I know Core2Duo is a laptop part. ^_^
It'd be interesting to see someone run it on a Quad-core 3.0GHz.

Too bad PS3 Linux is no longer available, otherwise, we can port the source to run on the PS3 to try it out.
 
MLAA on GPU... oh my! ;)
Nice to see someone's got around to trying it! Performance on the 8600GT shows that Cell was a very nice fit for this method given the age of the tech, as no GPU of the period or for some time after would have been able to add MLAA in a game. The 295GTX works out a fair bit faster per transistor per cycle, versus the 4ms figure for GOW3 across 5 SPEs (105 million transistors). That said, there's a qualitative difference. The bunny shot shows a marked transition from white pixel to the first interpolated value, much coarser than the ideal, and the MLAA examples, very noticeable close-up on the telegraph pole, are also coarse. Recalling Santa Monica said their initial efforts were similar to 2xMSAA, I guess we're seeing early results here, and it'll be interesting how things get refined and where the limits lie.

Importantly, not all MLAA is created equal, which is where we have to be cautious. A game claiming MLAA may not instantly have GOW3 level IQ, unlike one game offering 4xMSAA will have equal footing with another game with 4xMSAA. MLAA is something of an umbrella term for a class of post-process algorithm.
 
Interesting stuff. Judging by the description, they may do something like the black&white version of MLAA, i.e. skipping the whole linear equation part.
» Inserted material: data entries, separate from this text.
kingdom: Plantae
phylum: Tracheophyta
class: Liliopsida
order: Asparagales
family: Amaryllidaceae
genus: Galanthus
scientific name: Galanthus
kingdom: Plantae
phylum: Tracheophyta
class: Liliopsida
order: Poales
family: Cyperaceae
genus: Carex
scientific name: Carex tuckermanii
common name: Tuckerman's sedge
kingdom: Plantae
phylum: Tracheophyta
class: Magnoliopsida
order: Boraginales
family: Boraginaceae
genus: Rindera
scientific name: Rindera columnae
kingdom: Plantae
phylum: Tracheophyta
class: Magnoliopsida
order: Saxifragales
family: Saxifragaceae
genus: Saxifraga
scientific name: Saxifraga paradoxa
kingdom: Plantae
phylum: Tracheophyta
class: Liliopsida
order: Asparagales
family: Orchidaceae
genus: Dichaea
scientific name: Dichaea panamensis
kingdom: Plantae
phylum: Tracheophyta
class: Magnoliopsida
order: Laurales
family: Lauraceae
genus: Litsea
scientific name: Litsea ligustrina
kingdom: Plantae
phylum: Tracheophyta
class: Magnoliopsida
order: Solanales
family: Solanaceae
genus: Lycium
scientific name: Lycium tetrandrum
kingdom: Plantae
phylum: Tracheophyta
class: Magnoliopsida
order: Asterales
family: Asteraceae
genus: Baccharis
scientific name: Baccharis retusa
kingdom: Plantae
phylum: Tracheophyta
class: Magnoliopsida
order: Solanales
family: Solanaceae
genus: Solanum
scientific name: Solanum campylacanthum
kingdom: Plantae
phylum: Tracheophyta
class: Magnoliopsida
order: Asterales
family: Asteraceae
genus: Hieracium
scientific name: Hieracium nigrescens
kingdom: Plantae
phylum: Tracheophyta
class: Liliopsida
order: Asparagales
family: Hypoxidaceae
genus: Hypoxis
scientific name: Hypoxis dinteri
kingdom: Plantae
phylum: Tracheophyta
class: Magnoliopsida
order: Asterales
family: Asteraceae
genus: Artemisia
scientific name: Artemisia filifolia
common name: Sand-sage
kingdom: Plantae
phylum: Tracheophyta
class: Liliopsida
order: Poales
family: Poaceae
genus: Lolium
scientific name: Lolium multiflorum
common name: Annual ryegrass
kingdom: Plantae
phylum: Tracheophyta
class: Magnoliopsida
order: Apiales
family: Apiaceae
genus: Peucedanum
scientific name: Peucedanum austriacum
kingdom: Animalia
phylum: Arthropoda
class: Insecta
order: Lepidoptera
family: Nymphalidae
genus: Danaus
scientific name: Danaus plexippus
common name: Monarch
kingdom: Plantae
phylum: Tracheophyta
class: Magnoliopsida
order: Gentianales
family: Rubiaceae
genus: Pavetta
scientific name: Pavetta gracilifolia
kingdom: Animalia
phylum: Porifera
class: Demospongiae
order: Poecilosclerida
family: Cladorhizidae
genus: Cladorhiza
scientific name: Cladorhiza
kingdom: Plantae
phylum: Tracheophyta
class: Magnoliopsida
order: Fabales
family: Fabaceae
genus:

Their performance numbers are curious, however. The algorithm should scale worse than linear, because it has some O(n*log(sqrt(n)) components and a whole lot of O(n) components. Still their 295GTX version only takes 11% longer for 1.5x the pixels. So they are either massively bound by some large resolution-independent term, or their measurement failed. The 8600GT numbers scale much more reasonably and perfectly in line with their CPU implementation, which seems to rule out the resolution-independent term. So if someone with a 285/295 could verify the numbers and the methodology used to measure them, that would be interesting.

Shifty, I've run Alex Reshetov's MLAA code over their HL2 test image and I see a lot less noise with his code. That may just be the edge detection, though.